§ The problem
Without changing a word, repeat the data, and include no pictures.

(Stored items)

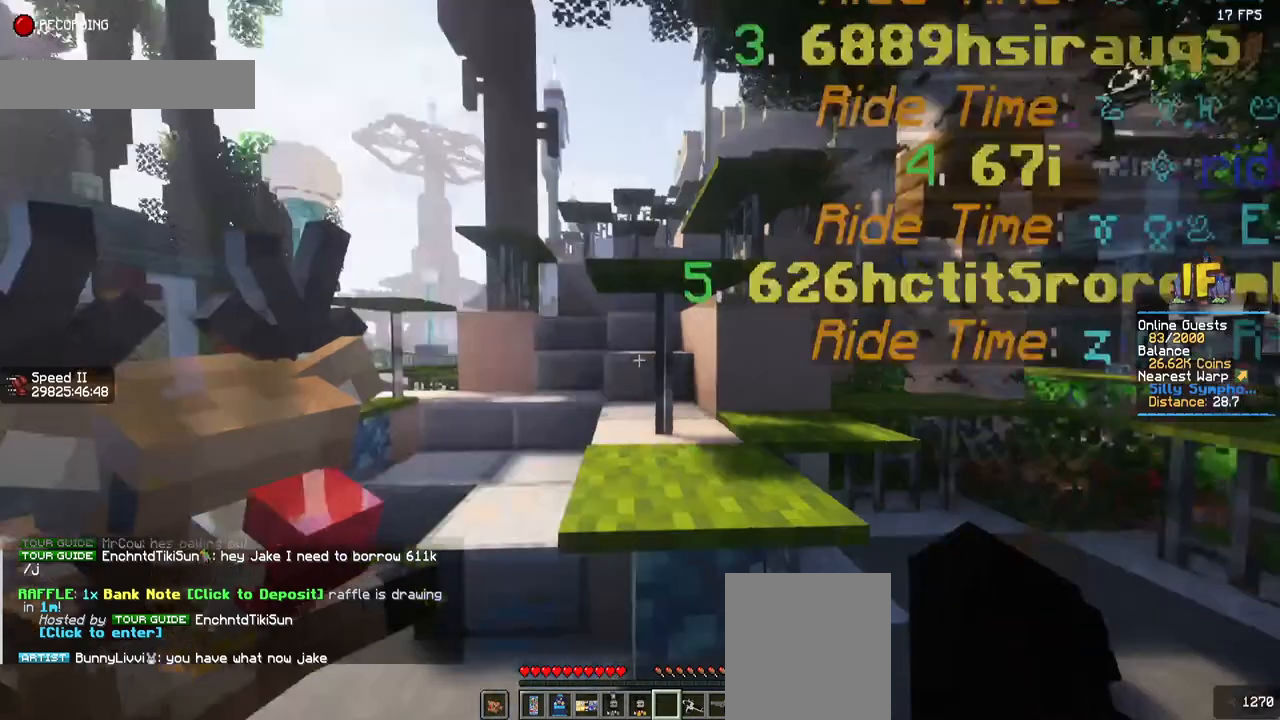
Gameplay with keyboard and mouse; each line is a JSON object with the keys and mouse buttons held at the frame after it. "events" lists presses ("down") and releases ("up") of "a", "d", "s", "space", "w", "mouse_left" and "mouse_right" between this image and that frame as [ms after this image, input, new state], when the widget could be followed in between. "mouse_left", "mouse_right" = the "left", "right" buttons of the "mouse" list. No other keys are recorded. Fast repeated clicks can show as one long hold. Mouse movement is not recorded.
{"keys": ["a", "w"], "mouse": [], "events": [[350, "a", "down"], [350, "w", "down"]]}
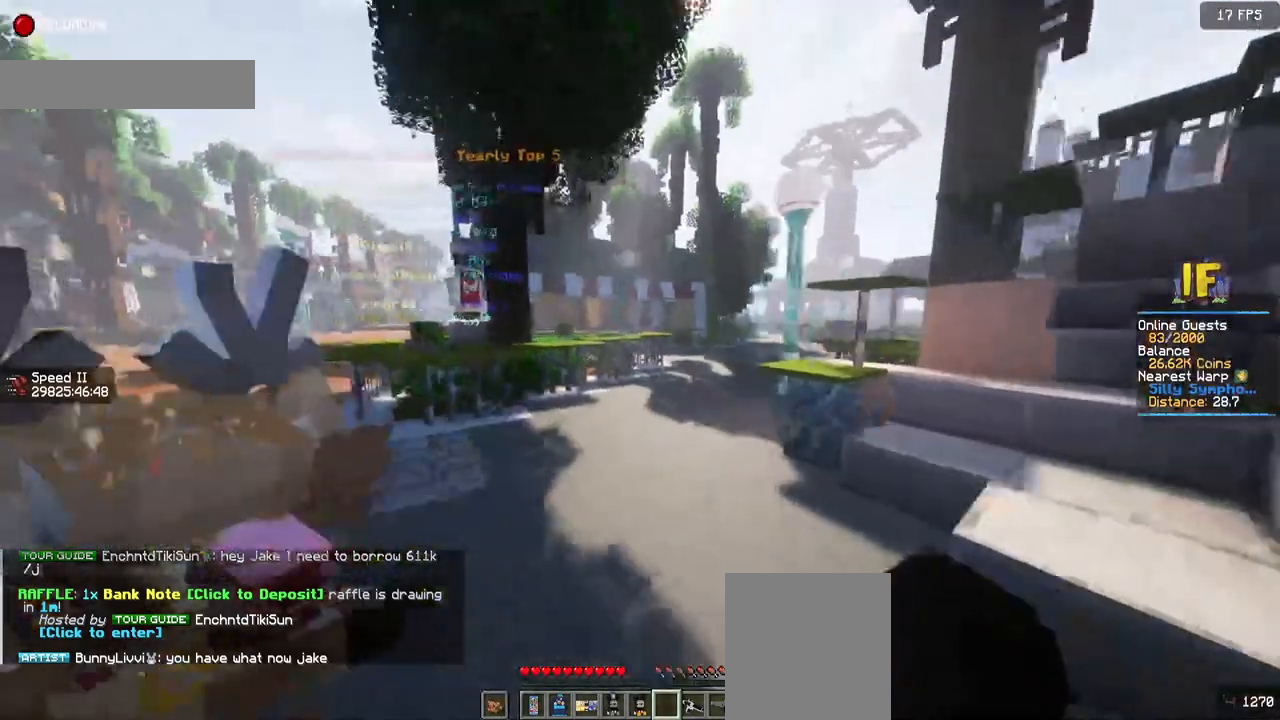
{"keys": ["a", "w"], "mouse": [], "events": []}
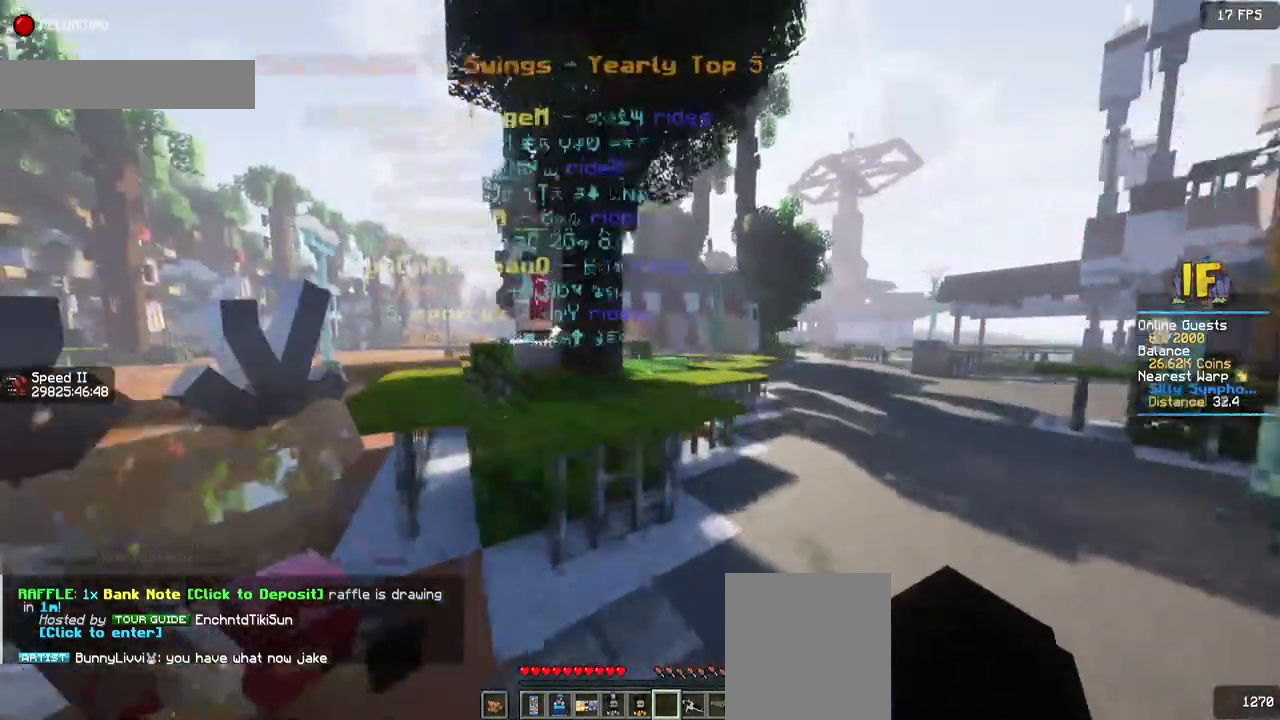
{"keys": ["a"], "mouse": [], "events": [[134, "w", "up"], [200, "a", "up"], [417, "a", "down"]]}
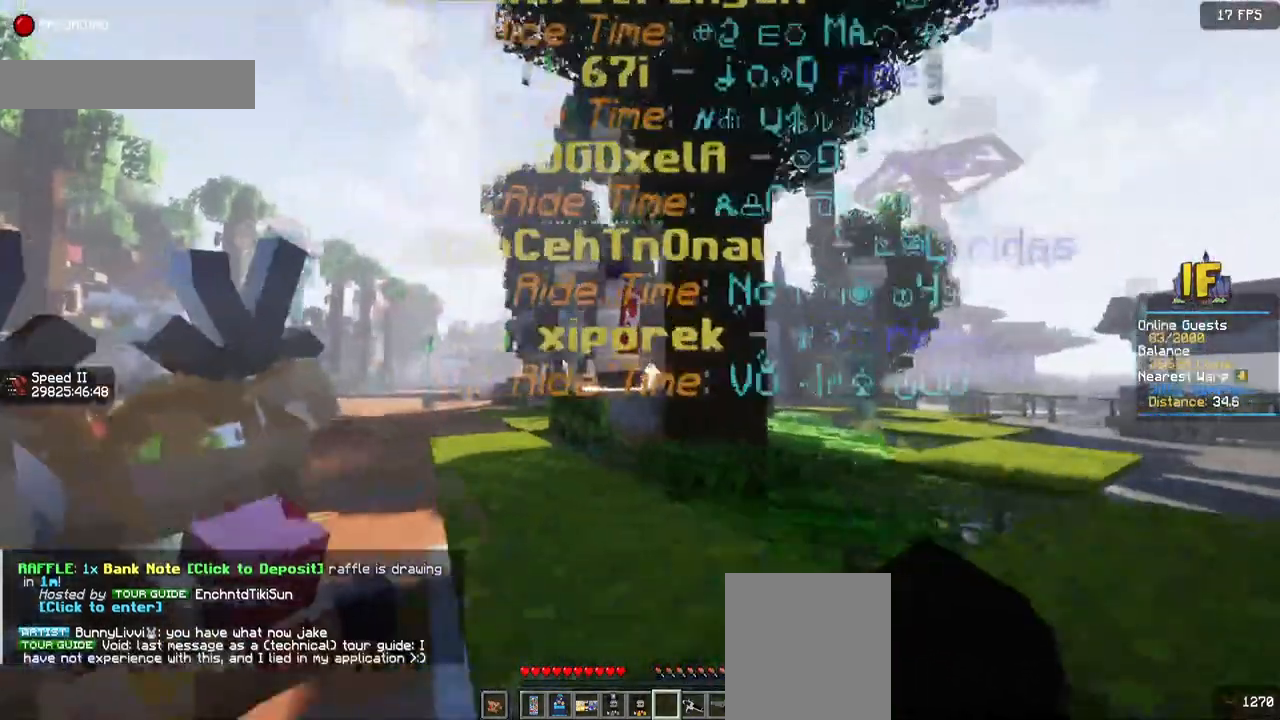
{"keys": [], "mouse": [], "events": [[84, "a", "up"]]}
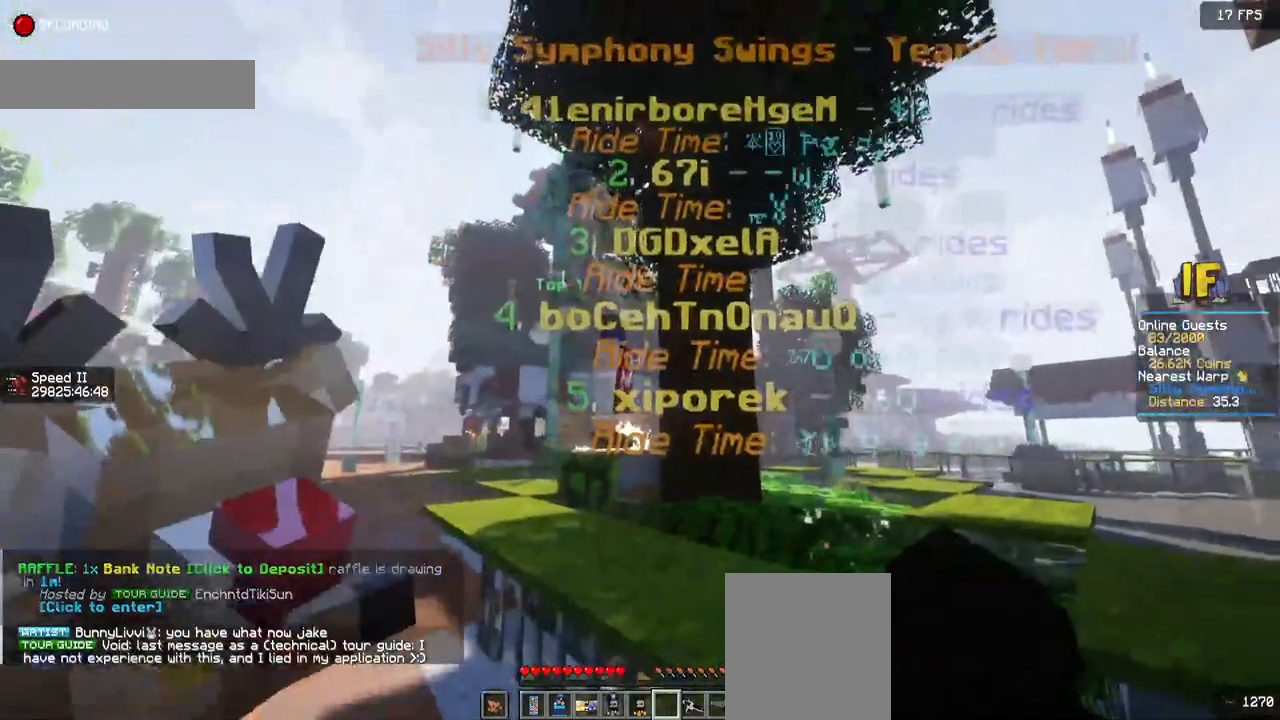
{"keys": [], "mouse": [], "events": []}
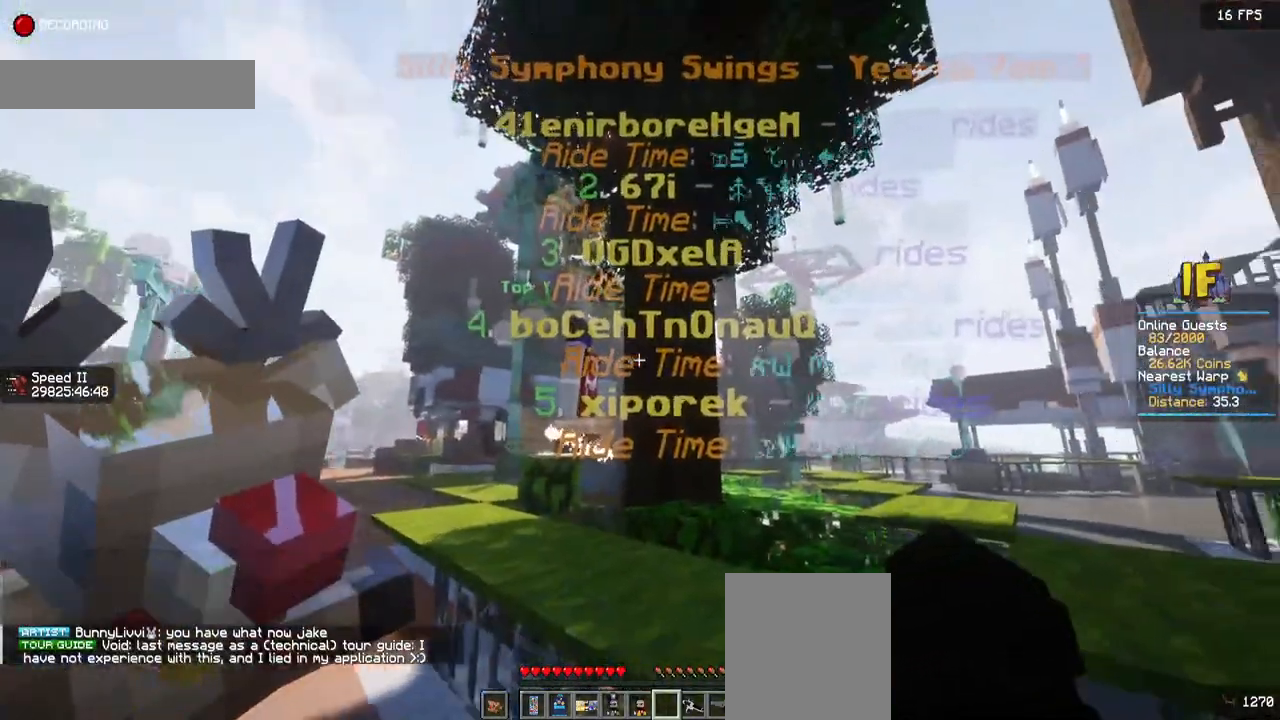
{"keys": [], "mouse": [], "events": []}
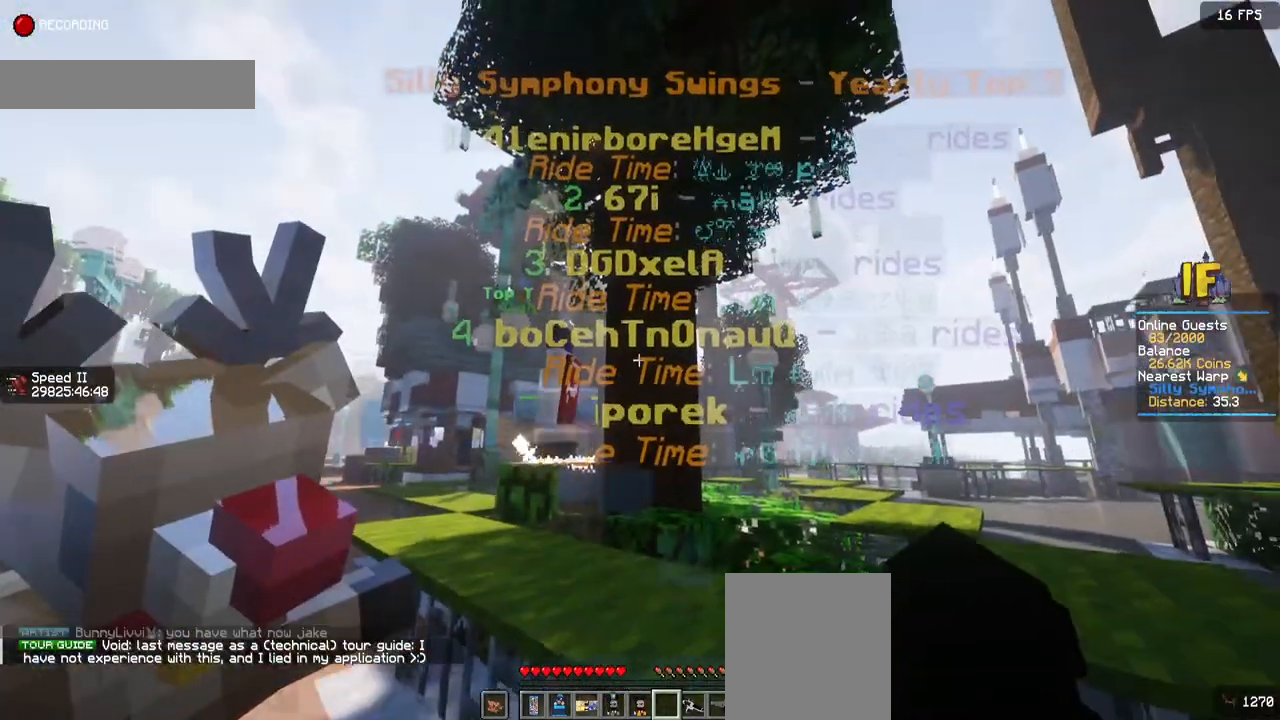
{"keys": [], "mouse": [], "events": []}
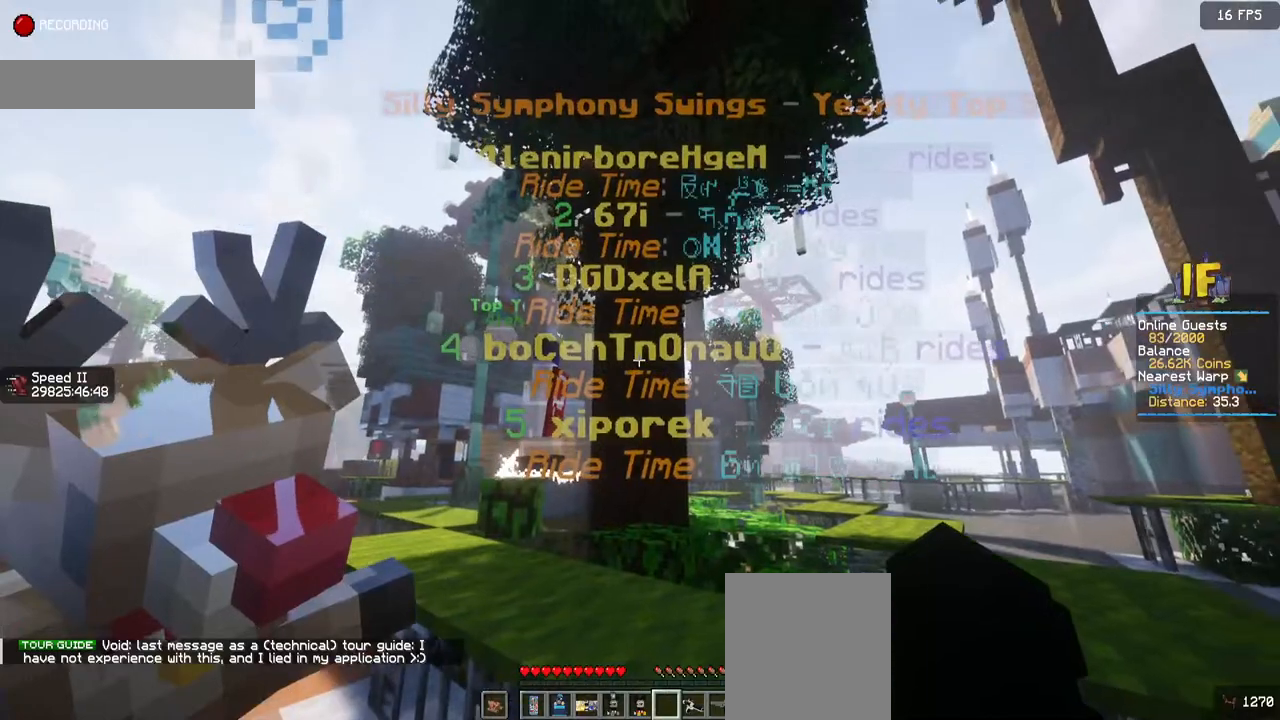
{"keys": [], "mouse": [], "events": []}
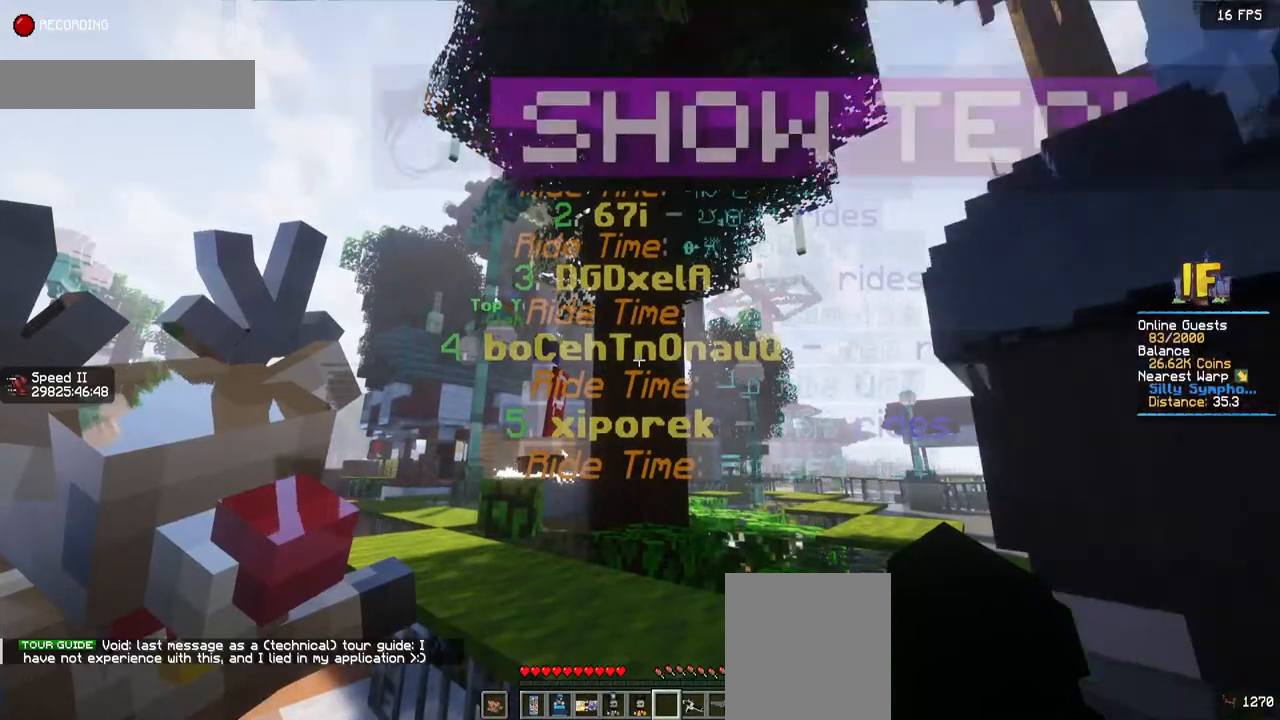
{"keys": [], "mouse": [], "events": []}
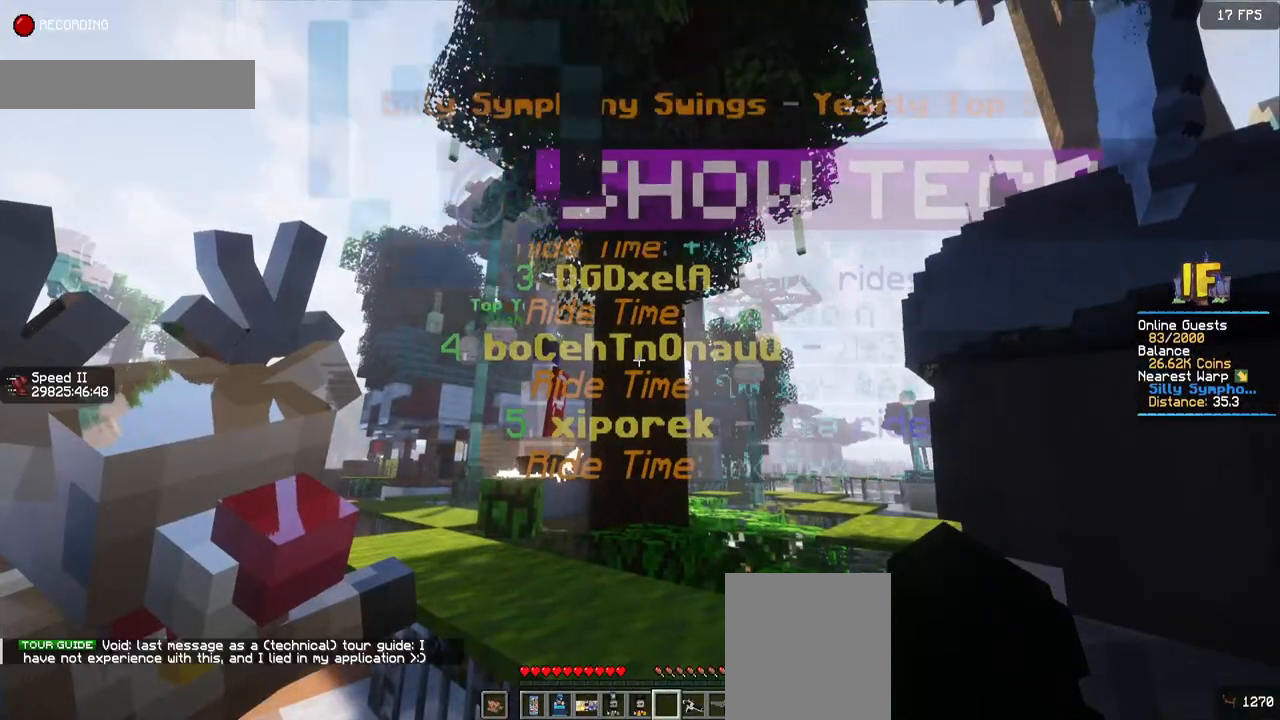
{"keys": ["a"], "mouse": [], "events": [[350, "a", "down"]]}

§ Answer section
Gameplay with keyboard and mouse; each line is a JSON object with the keys and mouse buttons held at the frame after it. "events" lists presses ("down") and releases ("up") of "a", "d", "s", "space", "w", "mouse_left" and "mouse_right" between this image and that frame as [ms after this image, input, new state], when the widget could be followed in between. "mouse_left", "mouse_right" = the "left", "right" buttons of the "mouse" list. No other keys are recorded. Fast repeated clicks can show as one long hold. Mouse movement is not recorded.
{"keys": ["a", "w"], "mouse": [], "events": [[350, "a", "down"], [350, "w", "down"]]}
{"keys": ["a", "w"], "mouse": [], "events": []}
{"keys": ["a"], "mouse": [], "events": [[134, "w", "up"], [200, "a", "up"], [417, "a", "down"]]}
{"keys": [], "mouse": [], "events": [[84, "a", "up"]]}
{"keys": [], "mouse": [], "events": []}
{"keys": [], "mouse": [], "events": []}
{"keys": [], "mouse": [], "events": []}
{"keys": [], "mouse": [], "events": []}
{"keys": [], "mouse": [], "events": []}
{"keys": ["a"], "mouse": [], "events": [[350, "a", "down"]]}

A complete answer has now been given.